Example Handel Files¶
Simplest Possible ECS Service¶
This Handel file shows an ECS service with only the required parameters:
version: 1
name: my-ecs-app
environments:
dev:
webapp:
type: ecs
auto_scaling:
min_tasks: 1
max_tasks: 1
containers:
- name: mywebapp
Web Service¶
This Handel file shows an ECS service configured with HTTP routing to it via a load balancer:
version: 1
name: my-ecs-app
environments:
dev:
webapp:
type: ecs
auto_scaling:
min_tasks: 1
max_tasks: 1
load_balancer:
type: http
containers:
- name: mywebapp
port_mappings:
- 5000
routing:
base_path: /mypath
health_check_path: /
Multiple Containers¶
This Handel file shows an ECS service with two containers being configured:
version: 1
name: my-ecs-app
environments:
dev:
webapp:
type: ecs
cluster:
key_name: mykey
auto_scaling:
min_tasks: 1
max_tasks: 1
load_balancer:
type: http
timeout: 120
tags:
mytag: myvalue
containers:
- name: mywebapp
port_mappings:
- 5000
max_mb: 256
cpu_units: 200
environment_variables:
MY_VAR: myvalue
routing:
base_path: /mypath
health_check_path: /
- name: myothercontainer
max_mb: 256
Auto-Scaling On Service CPU Utilization¶
This Handel file shows an ECS service auto-scaling on its own CPU Utilization metric.
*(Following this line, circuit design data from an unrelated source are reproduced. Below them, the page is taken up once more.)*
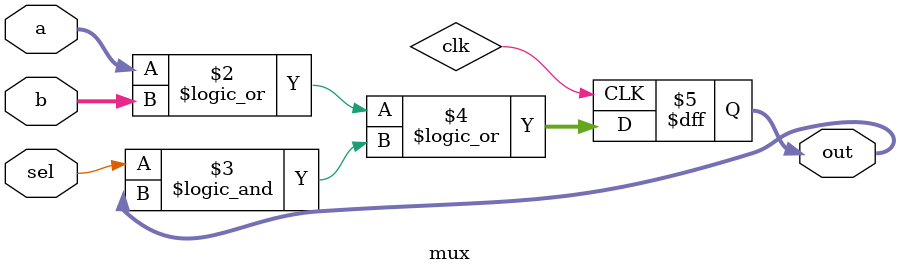
<source format=v>
module mux( 
input [4:0] a, b,
input sel,
output [4:0] out );
// When sel=0, assign a to out. 
// When sel=1, assign b to out. 
always @(posedge clk)
  out <= a || b 
           || (sel && out);
endmodule

</source>
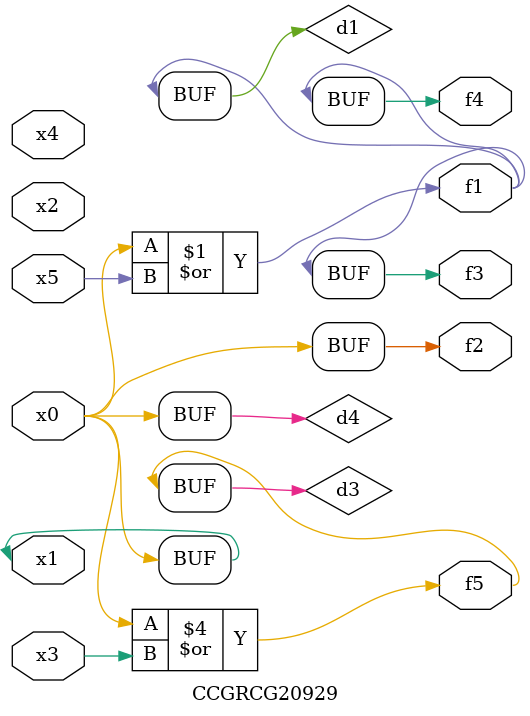
<source format=v>
module CCGRCG20929(
	input x0, x1, x2, x3, x4, x5,
	output f1, f2, f3, f4, f5
);

	wire d1, d2, d3, d4;

	or (d1, x0, x5);
	xnor (d2, x1, x4);
	or (d3, x0, x3);
	buf (d4, x0, x1);
	assign f1 = d1;
	assign f2 = d4;
	assign f3 = d1;
	assign f4 = d1;
	assign f5 = d3;
endmodule

</source>
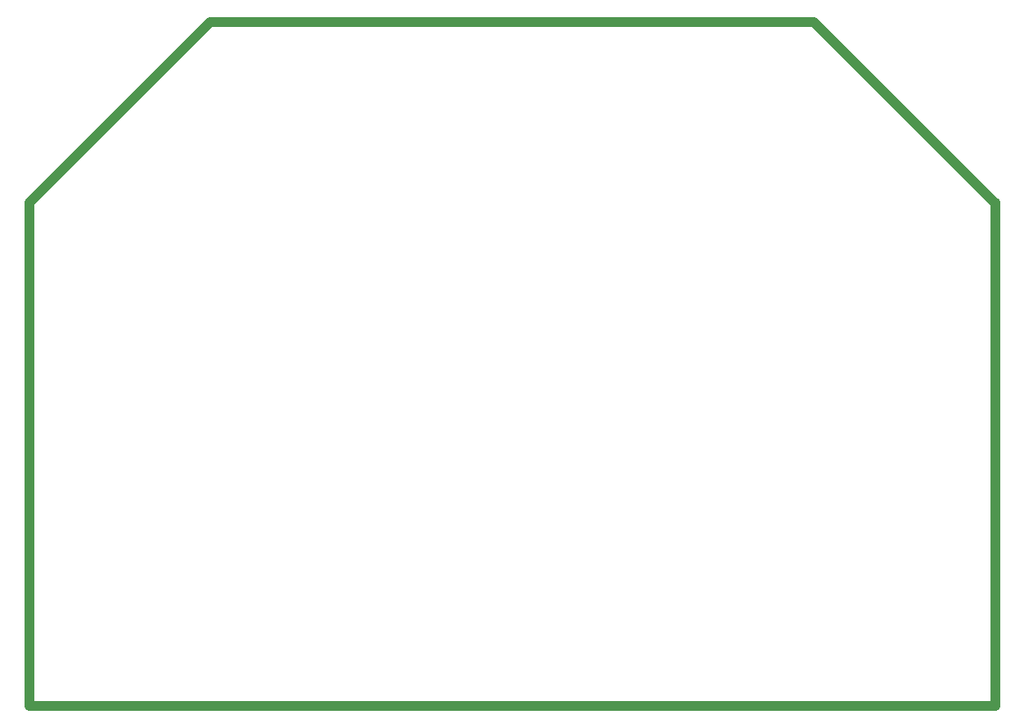
<source format=gbr>
%TF.GenerationSoftware,KiCad,Pcbnew,8.0.0*%
%TF.CreationDate,2024-07-04T13:25:56-03:00*%
%TF.ProjectId,LineFollowerRCX,4c696e65-466f-46c6-9c6f-776572524358,rev?*%
%TF.SameCoordinates,Original*%
%TF.FileFunction,Profile,NP*%
%FSLAX46Y46*%
G04 Gerber Fmt 4.6, Leading zero omitted, Abs format (unit mm)*
G04 Created by KiCad (PCBNEW 8.0.0) date 2024-07-04 13:25:56*
%MOMM*%
%LPD*%
G01*
G04 APERTURE LIST*
%TA.AperFunction,Profile*%
%ADD10C,1.000000*%
%TD*%
%TA.AperFunction,Profile*%
%ADD11C,0.050000*%
%TD*%
G04 APERTURE END LIST*
D10*
X138497624Y-102955000D02*
X138497624Y-155067000D01*
X219699058Y-84201000D02*
X157217624Y-84201000D01*
X238461059Y-102963001D02*
X219699058Y-84201000D01*
X157255778Y-84196846D02*
X138497624Y-102955000D01*
D11*
X219699058Y-84201000D02*
X157217624Y-84201000D01*
X238461059Y-155067000D02*
X238461059Y-102963001D01*
D10*
X138497624Y-155067000D02*
X238497624Y-155067000D01*
X238497624Y-155067000D02*
X238497624Y-102955000D01*
M02*

</source>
Note that in the alarm section you can leave off things like namespace and dimensions and it will default to your ECS service for those values:
version: 1
name: my-ecs-app
environments:
dev:
webapp:
type: ecs
auto_scaling:
min_tasks: 1
max_tasks: 11
scaling_policies:
- type: up
adjustment:
value: 5
alarm:
metric_name: CPUUtilization
comparison_operator: GreaterThanThreshold
threshold: 70
- type: down
adjustment:
value: 5
alarm:
metric_name: CPUUtilization
comparison_operator: LessThanThreshold
threshold: 30
load_balancer:
type: http
containers:
- name: ecstest
port_mappings:
- 5000
routing:
base_path: /mypath
Auto-Scaling On Queue Size¶
This Handel file shows an ECS service scaling off the size of a queue it consumes:
version: 1
name: my-ecs-app
environments:
dev:
webapp:
type: ecs
auto_scaling:
min_tasks: 1
max_tasks: 11
scaling_policies:
- type: up
adjustment:
value: 5
alarm:
namespace: AWS/SQS
dimensions:
QueueName: my-ecs-app-dev-queue-sqs
metric_name: ApproximateNumberOfMessagesVisible
comparison_operator: GreaterThanThreshold
threshold: 2000
- type: down
adjustment:
value: 5
alarm:
namespace: AWS/SQS
dimensions:
QueueName: my-ecs-app-dev-queue-sqs
metric_name: ApproximateNumberOfMessagesVisible
comparison_operator: LessThanThreshold
threshold: 100
load_balancer:
type: http
containers:
- name: ecstest
port_mappings:
- 5000
routing:
base_path: /mypath
dependencies:
- queue
queue:
type: sqs
Depending on this service¶
The ECS service cannot be referenced as a dependency for another Handel service
Events produced by this service¶
The ECS service does not produce events for other Handel services to consume.
Events consumed by this service¶
The ECS service does not consume events from other Handel services.